「今の時代コンピューターなしじゃ上げらんないんだ、花火ひとつ」
普段にもまして酒の量が多いとは思っていた。そして彼の口とは無縁だった愚痴が飛び出してもいた。聞いてはいたが、聞いていなかった。聞きたくなかった。嫌な時間が流れる中、彼は唐突に切り出した。
「もう何十年もこんなことやってきたけど、どうして続けてこれたか分かる? ちょっと勘のいい奴ならやんないよな」
その年も彼は、湖のほとりで花火の設営をしていた。この地方では有名な花火大会で大きな花火がいくつも舞うものだった。時間と暑さだかなんだでピリピリとした緊張感が辺りに漂っていた。花火を上げる側はいつも追われている、このときばかりは。
そんな時だ。背中越しに声が聞こえた。それは俺に対してのものだった。
「お兄さん今年もお願いね」
年は同じくらいか、側には親御さんもいた。この滅茶苦茶忙しい時に、よりによって。俺は愛想を作り直して頑張りますみたいなことを言った。きれいな子だったが、それだけだった。最初の印象は。
翌年も同じ場所で花火の準備に飛び回っていた。
「今年もよろしくお願いしますね」彼女だった。昨年より美しさが増していた。そばには母親の姿もあった。なぜだろう、妙な好奇心、邪な気持ちが顔を出した。
「もう準備はあらかた終わってるし、一緒にこの花火見ませんか」
俺は嘘をついた。何より昨年は気付かなかったが、彼女の左手には細長い棒が握られていたからに他ならない。
母親は僕らから離れていった。俺は口を開いた。「花火ってきれいだろ」
「生まれてから一度だって見たことはないけどきれいだと思うわ、この世のものとは思えないくらいに」
「あなたの見てる花火と私の見ている花火は違うと思うわ。違って当然よね。でもね音、花火の音を聞くだけで私にはわかるの。きれいなんだろうなって。」
彼女が恐ろしいほどに美しく見えた。「結構自信あるよ、私の耳は。想像が目の前の花火を追い越しちゃってるかもしれないけど」彼女が白い歯をみせて笑った。

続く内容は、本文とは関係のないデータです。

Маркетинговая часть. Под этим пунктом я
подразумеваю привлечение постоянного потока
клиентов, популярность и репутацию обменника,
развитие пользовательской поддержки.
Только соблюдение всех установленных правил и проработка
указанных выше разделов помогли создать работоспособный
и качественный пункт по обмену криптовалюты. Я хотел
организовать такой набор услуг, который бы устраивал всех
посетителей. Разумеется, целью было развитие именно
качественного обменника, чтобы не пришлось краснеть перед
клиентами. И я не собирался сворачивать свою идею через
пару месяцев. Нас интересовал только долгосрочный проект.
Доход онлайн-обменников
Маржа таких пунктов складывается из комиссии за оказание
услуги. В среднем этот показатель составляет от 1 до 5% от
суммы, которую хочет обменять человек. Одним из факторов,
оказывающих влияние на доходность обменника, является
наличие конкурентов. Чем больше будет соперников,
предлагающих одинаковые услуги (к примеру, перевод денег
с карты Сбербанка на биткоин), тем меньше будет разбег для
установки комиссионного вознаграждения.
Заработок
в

まさか自分が泣いているなんて思いもしなかった。それ自体悔しいことだが、くやしがることは涙したことだけではない。
彼女と言葉を交わしたのはそれが最期だった。彼女は病気を患って亡くなったと母親から聞かされた。空から見下ろす花火はどんな風に映るのだろうか。
俺の花火はきれいですか。
昔の人は言った。「行動を起こした後悔より、行動を起こさなかった後悔の方が心に深く残る、それもずっと深く」
彼にとっての花火という存在が果たして俺にはあるのか。見ているだけでは駄目だ。俺自身がハナビを打ち上げなければ。俺は一口だけ残ったビールを流し込んだ。こんなにも苦いとは思わなかった。